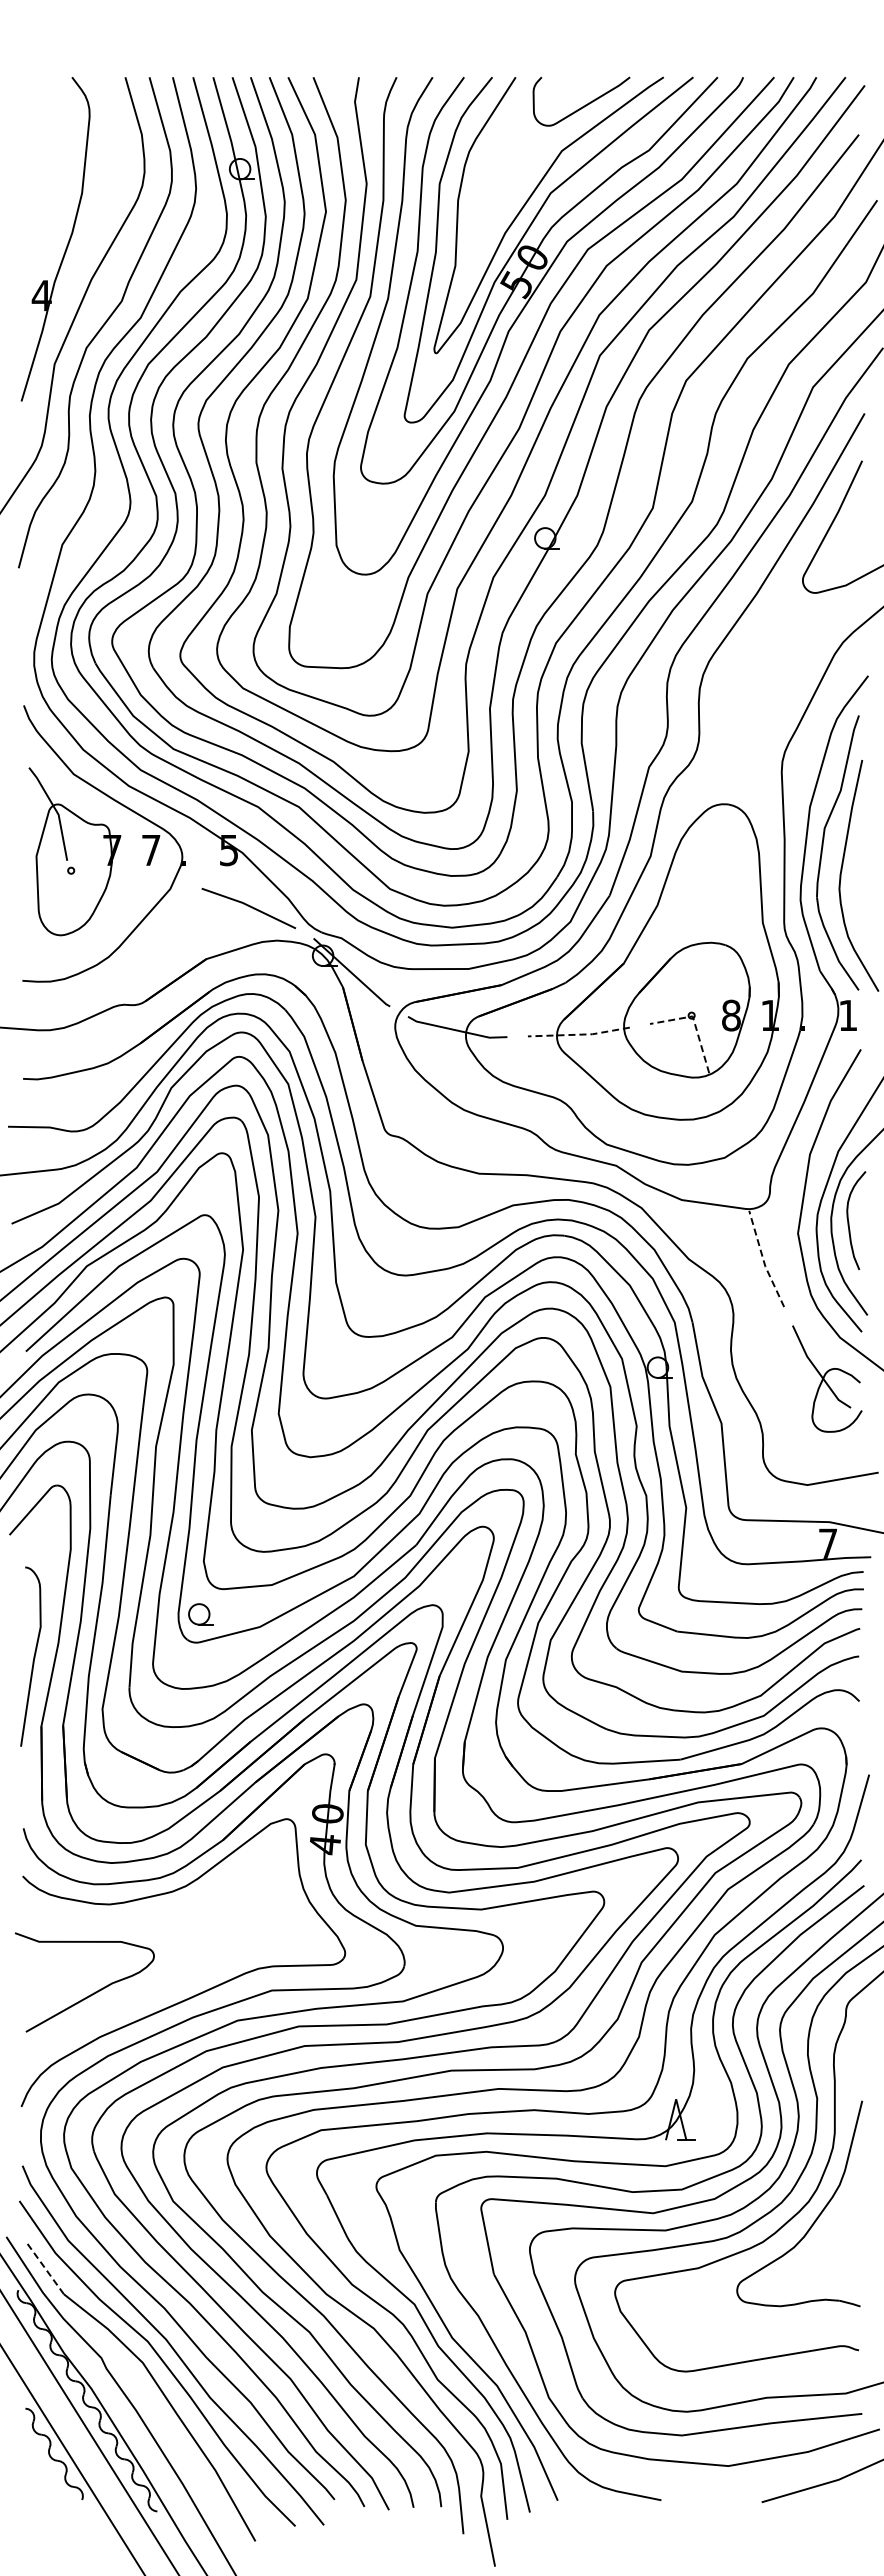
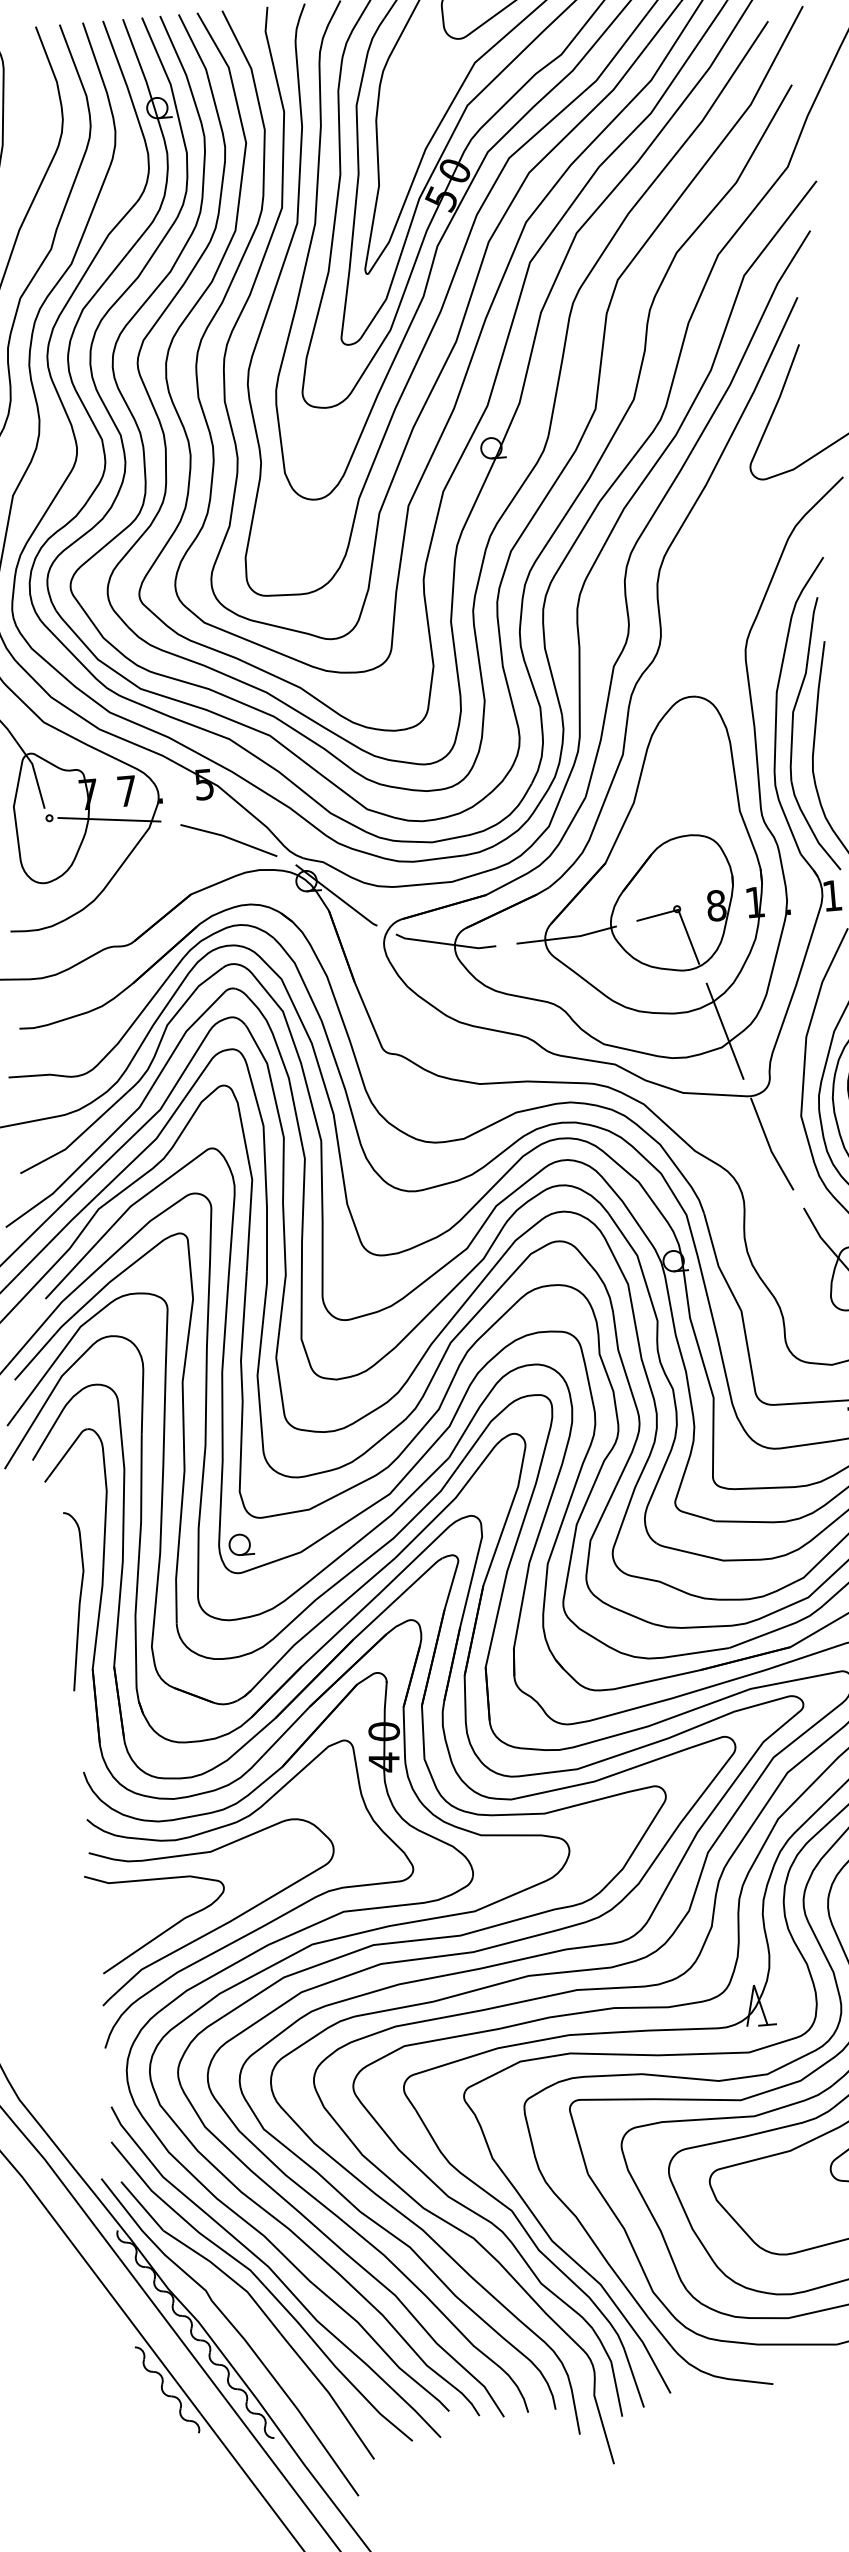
line: (130, 877) -> (108, 819), added
line: (694, 1023) -> (680, 916), dashed -> solid
line: (579, 1034) -> (567, 937), dashed -> solid
line: (728, 1141) -> (724, 1030), added
line: (763, 1260) -> (769, 1145), dashed -> solid
curve: (150, 1992) -> (223, 1924), added
line: (44, 2267) -> (141, 2205), dashed -> solid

• **Requirement**
Set down the whole listing exactly as given, except for the pictures.

• **Response below**
line: (130, 877) -> (108, 819), added
line: (694, 1023) -> (680, 916), dashed -> solid
line: (579, 1034) -> (567, 937), dashed -> solid
line: (728, 1141) -> (724, 1030), added
line: (763, 1260) -> (769, 1145), dashed -> solid
curve: (150, 1992) -> (223, 1924), added
line: (44, 2267) -> (141, 2205), dashed -> solid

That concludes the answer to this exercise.